How the news became fake

    Holman W. Jenkins, Jr./ WSJ

    We in the media have our hands full with newsmakers who are frauds and sensationalists.
    One can never wear out Walter Lippmann’s observation that journalists traffic in stereotypes, not only because they enable “economy of effort.” The stereotypes we embrace also assure us of our own status, such that “any disturbance of the stereotypes seems like an attack upon the foundations of the universe.”
    This has been nicely demonstrated in the controversy over the Covington Catholic High School students at the Lincoln Memorial. A snippet of video was confidently interpreted as showing an encounter between racist white teenage male students and a dignified Native American Vietnam veteran solemnly banging on his drum in communion with the spirits of his ancestors and in harmony with nature.
    Unfortunately a great deal of additional video evidence turned out to be available and now the foundations of the media’s universe have been shaken.
    There’s one thing the great Lippmann perhaps did not adequately foresee. That’s how, in our media-drenched world, the stereotypes would come to inhabit the minds not only of those reporting the news but of those making it. Take Nathan Phillips, the Native “elder” in the tableau created by the media. He has given numerous interviews whose main feature is that they continue to support the media stereotype rather than the events known to have occurred. He can’t stop clattering on in the expected fashion about racism, cultural appropriation and the white teenagers’ need for sensitivity training.
    Moments like this make me think of the careful list of swastika sightings on college campuses by the nonprofit Amcha Initiative. Its listing is largely rhetoric-free, and makes no suppositions about the perpetrators in the absence of evidence. This is undoubtedly a good thing.In a long report by New York City’s public radio station this week titled “A Hate Contagion,” the key word is contagion. “Police say that many of the crimes involve kids who are rebelling, aware [only] that the swastika is bad. . . . Some swastika incidents are related to personal grudges—between neighbors, for example—more than anti-Jewish sentiment. Other culprits are simply drunk young adults.”
    The report gives a respectful hearing to school principals and police chiefs who make a decision, despite criticism from parents and others, not to publicize such incidents for fear of turning them into a more popular way of acting out. By now, even a preteen scrawling a swastika on a school bench probably does so with a degree of media-knowingness.
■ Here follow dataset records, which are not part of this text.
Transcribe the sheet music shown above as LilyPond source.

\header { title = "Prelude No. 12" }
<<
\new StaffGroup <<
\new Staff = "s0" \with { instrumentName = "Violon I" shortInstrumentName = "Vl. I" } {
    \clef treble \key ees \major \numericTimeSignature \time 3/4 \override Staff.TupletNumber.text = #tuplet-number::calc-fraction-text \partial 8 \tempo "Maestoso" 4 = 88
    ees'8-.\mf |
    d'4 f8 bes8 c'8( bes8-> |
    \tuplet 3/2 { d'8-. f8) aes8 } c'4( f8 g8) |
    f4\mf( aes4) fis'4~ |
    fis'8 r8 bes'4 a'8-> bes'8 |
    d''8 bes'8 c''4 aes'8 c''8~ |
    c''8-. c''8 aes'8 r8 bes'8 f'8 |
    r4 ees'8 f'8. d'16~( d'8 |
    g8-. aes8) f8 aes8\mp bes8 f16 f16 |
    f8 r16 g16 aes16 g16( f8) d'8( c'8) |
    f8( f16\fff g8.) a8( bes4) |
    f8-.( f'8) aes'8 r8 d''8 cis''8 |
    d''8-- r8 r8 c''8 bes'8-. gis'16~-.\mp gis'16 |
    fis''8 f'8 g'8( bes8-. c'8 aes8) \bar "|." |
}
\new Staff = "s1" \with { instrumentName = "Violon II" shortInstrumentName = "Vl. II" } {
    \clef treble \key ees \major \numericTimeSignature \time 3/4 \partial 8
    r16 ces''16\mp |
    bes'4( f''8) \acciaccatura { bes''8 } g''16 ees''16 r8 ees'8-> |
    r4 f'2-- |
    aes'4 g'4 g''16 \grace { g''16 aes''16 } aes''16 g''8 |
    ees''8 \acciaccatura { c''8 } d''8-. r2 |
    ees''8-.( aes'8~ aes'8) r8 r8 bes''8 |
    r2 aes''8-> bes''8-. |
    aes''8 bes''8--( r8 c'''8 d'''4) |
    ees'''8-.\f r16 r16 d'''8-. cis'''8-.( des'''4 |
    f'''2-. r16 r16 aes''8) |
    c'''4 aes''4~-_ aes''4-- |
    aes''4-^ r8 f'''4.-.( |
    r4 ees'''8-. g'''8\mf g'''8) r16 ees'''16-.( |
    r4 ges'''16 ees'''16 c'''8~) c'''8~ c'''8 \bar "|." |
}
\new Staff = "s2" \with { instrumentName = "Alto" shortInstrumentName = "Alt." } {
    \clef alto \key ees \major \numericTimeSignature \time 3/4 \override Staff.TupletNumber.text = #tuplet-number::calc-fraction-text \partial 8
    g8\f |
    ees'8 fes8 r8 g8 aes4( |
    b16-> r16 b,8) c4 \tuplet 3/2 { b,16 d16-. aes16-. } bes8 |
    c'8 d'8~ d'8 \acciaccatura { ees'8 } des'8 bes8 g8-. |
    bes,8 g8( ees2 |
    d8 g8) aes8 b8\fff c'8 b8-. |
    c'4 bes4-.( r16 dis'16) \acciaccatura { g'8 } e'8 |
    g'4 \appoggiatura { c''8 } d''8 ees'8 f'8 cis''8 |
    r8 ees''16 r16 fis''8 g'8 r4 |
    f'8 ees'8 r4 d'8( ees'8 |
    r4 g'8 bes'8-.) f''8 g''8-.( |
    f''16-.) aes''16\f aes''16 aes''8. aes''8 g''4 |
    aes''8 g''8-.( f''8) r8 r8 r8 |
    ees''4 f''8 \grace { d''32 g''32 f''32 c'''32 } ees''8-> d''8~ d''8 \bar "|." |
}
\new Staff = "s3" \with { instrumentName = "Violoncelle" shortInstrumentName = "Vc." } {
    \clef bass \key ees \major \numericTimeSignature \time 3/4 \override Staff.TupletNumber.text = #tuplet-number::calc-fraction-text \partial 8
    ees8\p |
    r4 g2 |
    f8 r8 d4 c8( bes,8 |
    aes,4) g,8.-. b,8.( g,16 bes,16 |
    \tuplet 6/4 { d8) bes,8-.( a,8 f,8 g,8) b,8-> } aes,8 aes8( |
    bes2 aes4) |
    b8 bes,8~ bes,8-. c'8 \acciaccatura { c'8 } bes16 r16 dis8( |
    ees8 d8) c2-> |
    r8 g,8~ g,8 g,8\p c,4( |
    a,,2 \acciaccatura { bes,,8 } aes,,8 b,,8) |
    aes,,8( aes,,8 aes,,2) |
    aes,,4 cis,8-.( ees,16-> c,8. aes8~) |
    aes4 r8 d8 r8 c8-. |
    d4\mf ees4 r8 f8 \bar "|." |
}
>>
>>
    This problem runs deeper than we seem to realize. The Washington Post recently devoted 5,000 words to a fake-news purveyor without noticing the significance of its own reporting: The guy running the site was a liberal who got his jollies (and made money) by inventing tall tales to titillate conservatives. In Alabama’s U.S. Senate race, we belatedly learn, a liberal tech billionaire funded the creation of fake conservative Facebook pages to influence conservative voters. Or read conservative scholar John Lott’s lengthy account of how Jonah Peretti, founder of BuzzFeed, the supposedly reputable news site, stole Mr. Lott’s identity and sent out fake emails in his name.Maybe the best account of the Mall incident is Caitlin Flanagan’s in the Atlantic, particularly how CNN clung to its original stereotype even as contradictory information poured in. You might wonder what differentiates Claas Relotius, the German reporter who invented fake details about “Trump’s America” for the prestigious Spiegel magazine, from the general run of journalists? Only that he was a fabulist; he was hardly unique in thinking his job was to find ways to tell editors and readers what they wanted to hear.
    In a more perfect world, the Covington episode might be seen as an occasion usefully delineating who should not be employed in the media to interpret the world for the public. In their wisdom, the Founders gave us a government incapable of doing anything, and one ironic result is a U.S. so powerful that it gets stuck with the job of organizing the world.